**** Source passage ****
Tagged as: Breaking up, Dating, Troubled relationships<< Previous question   Next question >>
Question - (19 July 2015) 12 Answers - (Newest, 20 July 2015)
A male Spain age 51-59, *-Screen-Name writes:

Hi.

So, let's describe the events before asking the question. Because they are lenghty, I am starting with the TOO LONG:DIDN'T READ version

TL:DR: She went to a strip show while I don't nor have I done the same.

Am I over reacting that she went with her daughters to this strip show even though I was pretty vocal about how I felt about it? (IE, extremely disrepectful to your partner).

Now, the details.

I never went nor will I ever go see a female stripper show. I have no inclination towards it and I think it's pretty degrading to all parties involved. Don't see the point of it, but won't knock out who does see as we all have different tastes.

I have always been pretty vocal about this. We (me and gf) talked about bachelor parties I stated strippers wouldn't be an issue from my side because I don't do that. Also stated as long as she doesn't do it as well we would be fine.

To me, and I was vocal about this as well, if you are in a relationship (with me, not really passing judgment on others) I really frown upon the need / want to see other naked bodies other than from your significant other.

I THOUGHT this was written in stone. Not long ago she got tickets to see some stripper show, and I'm pretty positive it was her oldest daughter that suggested it. She is having relationship issues of her own (maybe that's relevant to the point). I am thinking my gf due to peer pressure / not wanting to look weak agreed to see it, and when she told me "guess which show I am going to watch", I couldn't believe it. Huge argument needless to say that ended up in a huge fight.
**** Data ****
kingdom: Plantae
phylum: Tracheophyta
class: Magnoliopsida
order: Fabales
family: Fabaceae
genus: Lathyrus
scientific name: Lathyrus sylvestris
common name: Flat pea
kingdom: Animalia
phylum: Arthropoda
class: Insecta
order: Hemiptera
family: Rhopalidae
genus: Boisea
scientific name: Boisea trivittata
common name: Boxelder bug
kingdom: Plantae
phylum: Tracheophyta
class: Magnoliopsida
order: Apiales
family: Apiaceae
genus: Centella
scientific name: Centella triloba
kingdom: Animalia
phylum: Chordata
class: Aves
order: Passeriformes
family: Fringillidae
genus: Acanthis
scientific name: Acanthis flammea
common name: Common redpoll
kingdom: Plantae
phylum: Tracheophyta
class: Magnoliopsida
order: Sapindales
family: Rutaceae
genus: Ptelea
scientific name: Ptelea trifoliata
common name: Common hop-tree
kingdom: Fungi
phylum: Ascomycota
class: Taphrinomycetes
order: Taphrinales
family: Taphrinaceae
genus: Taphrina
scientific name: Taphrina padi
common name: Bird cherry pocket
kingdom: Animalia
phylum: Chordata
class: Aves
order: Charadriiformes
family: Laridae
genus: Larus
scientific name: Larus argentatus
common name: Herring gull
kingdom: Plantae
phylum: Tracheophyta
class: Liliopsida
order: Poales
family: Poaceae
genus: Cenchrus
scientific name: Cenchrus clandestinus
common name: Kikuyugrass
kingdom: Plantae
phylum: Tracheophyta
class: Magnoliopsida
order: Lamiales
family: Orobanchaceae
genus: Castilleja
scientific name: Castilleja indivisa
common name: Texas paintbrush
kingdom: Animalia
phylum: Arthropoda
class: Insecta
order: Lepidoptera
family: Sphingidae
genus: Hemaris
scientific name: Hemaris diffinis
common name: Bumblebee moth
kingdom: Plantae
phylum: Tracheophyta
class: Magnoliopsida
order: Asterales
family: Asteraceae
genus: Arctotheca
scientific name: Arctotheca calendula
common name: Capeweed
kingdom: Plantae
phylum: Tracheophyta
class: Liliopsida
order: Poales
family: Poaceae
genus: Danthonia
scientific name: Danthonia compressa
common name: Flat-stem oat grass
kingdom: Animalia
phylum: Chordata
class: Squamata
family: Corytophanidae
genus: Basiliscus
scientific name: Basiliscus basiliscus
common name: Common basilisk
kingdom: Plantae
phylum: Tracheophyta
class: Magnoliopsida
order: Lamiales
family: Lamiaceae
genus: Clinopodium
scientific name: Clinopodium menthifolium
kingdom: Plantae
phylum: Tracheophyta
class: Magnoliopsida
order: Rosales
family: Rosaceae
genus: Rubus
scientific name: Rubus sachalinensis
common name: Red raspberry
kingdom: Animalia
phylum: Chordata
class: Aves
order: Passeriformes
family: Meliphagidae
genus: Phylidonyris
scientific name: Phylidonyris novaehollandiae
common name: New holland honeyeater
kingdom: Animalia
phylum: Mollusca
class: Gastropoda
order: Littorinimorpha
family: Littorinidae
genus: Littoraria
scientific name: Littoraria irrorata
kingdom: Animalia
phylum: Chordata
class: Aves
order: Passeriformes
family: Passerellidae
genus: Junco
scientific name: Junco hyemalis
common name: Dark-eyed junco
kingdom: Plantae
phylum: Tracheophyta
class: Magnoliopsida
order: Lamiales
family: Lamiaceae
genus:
****
Challenges:
a. In the forum post, who does the writer believe suggested going to the strip show?
b. Quote the forum post from "TL:DR: She went" to "Now, the details.".
c. Continue the forum post about the strip show from the point where it stops.

Task-by-task outputs:
a. The girlfriend's oldest daughter.

b.
TL:DR: She went to a strip show while I don't nor have I done the same.

Am I over reacting that she went with her daughters to this strip show even though I was pretty vocal about how I felt about it? (IE, extremely disrepectful to your partner).

Now, the details.

c.
Now because I am looking for a fair answer I will also include other pieces of information.

She took also her nearly 18 year old daughter. The show is presented by (professional well known international male stripper group)checked some videos on the net and it looks like a strip show even though she told me it wasn't like that. Maybe I can't tell the difference).

On one side my head is saying if it's really that harmless why did she take her younger daughter.

On the other my head is saying it's really irrelevant because I already had said this for me was an issue and that, personally, I would never do something like that because I think it is extremelly disrepectful to your significant other.

She's american if that helps, while I am not. Maybe there's also culture clash at hand? But my question is, am I over reacting? I think I need to hear views of outside sources.

We are currently on non speaking terms.

Thanks for the read.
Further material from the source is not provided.